Anabel Howery, age 16
This personal story details my thoughts and experiences when I moved to Irvine during sixth grade.
The Young Japanese Girls
“Hey ladies, this is Anabel. She just moved here, and this is her first day! Could you guys include her in your group?”
A group of young Japanese girls huddled together at a table in the cafeteria looked at me pensively before nodding with grim smiles.
“Awesome!
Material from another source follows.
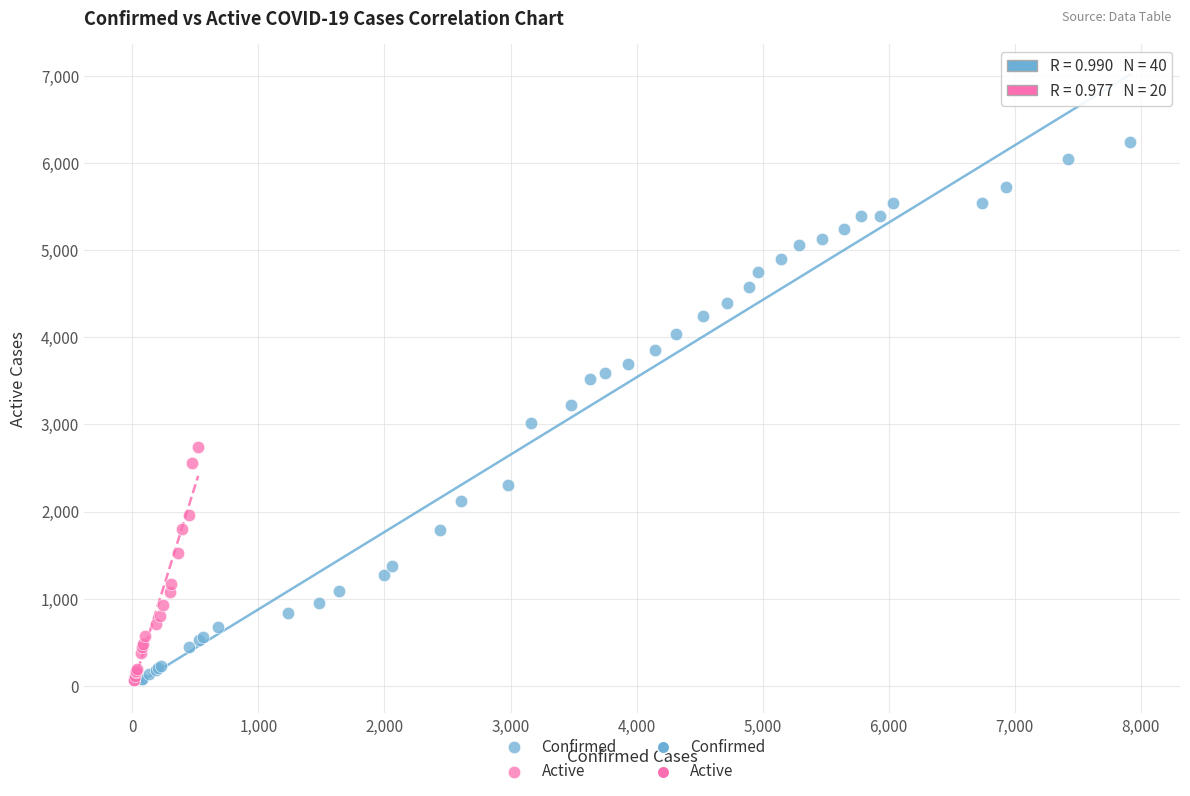

Which series contains the highest Y value?

Confirmed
Thanks so much,” my sixth-grade teacher said as she beamed and walked away, undoubtedly believing that she had done her job, that I would find solidarity among these girls who looked just like me, and that I would fit in like a missing puzzle piece, interlocking with these “familiar” strangers as if it were where I naturally belonged.
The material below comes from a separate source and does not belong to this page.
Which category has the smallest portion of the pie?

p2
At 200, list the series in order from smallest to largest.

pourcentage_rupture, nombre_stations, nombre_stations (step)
A girl I recognized from my class smiled shyly and greeted me with a simple, “Hi.” Then she turned back to her friends, continuing the conversation they had in a language I failed to understand.
I sat beside them throughout the thirty minutes of lunch, glancing at them every few minutes, searching for an opening to be a part of the group I was supposed to fit into. But that opportunity never came, and so I stood up and left. None of the girls bothered to look back.
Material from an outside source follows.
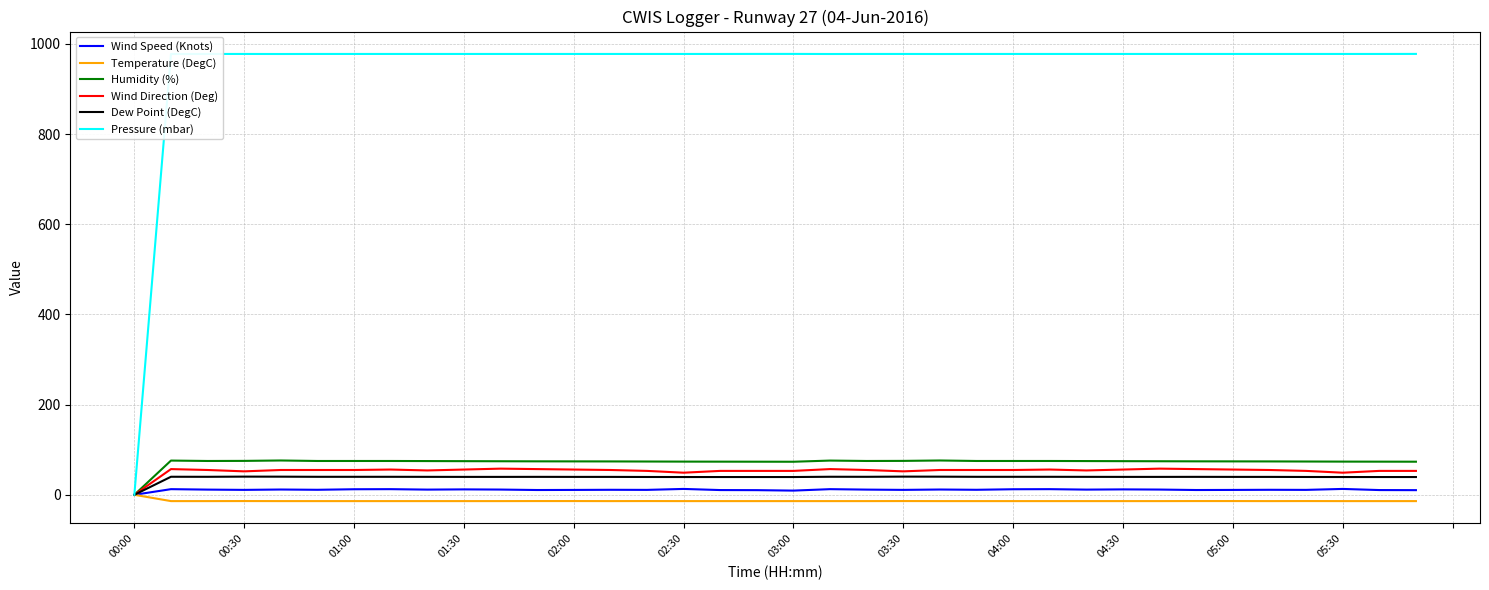

What is the difference between the maximum and minimum values in the Pressure (mbar) series?

977.8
That was my first day at school in Irvine, California, the infamous bubble city known for its low crime rates, safely gated neighborhoods, highly praised education and, of course, its immense lack of diversity. With almost 50% of the population consisting of Asian Americans, my parents believed that I would have no difficulty fitting in and feeling a sense of belonging.
But I didn’t. I missed the comfort of my friends from Los Angeles, the friendly faces that I grew up with, like Malik, a tall African American friend who was one of the funniest and kindest people I ever knew, or like Karen, a Mexican classmate whom I always looked forward to talking to whenever I helped her with math after school. I missed playing tennis with my Indian hitting mates Oceana and Raajaa. I missed the old homeless man who would never pass up an opportunity to rally with my brother and me. And I missed my Korean childhood friends whose single mother struggled to provide for her children. I missed everything about the community of Los Angeles, and I became grateful for the experiences there that shaped me into the unique person I am today.
I never felt more at home than when I was with the people who taught me open-mindedness, who taught me not to hold prejudice against those with different skin, and who taught me the strength of willpower and resolve during difficult times.
On the second day of school, I made my own friends. And to my teacher’s surprise, they weren’t young Japanese girls.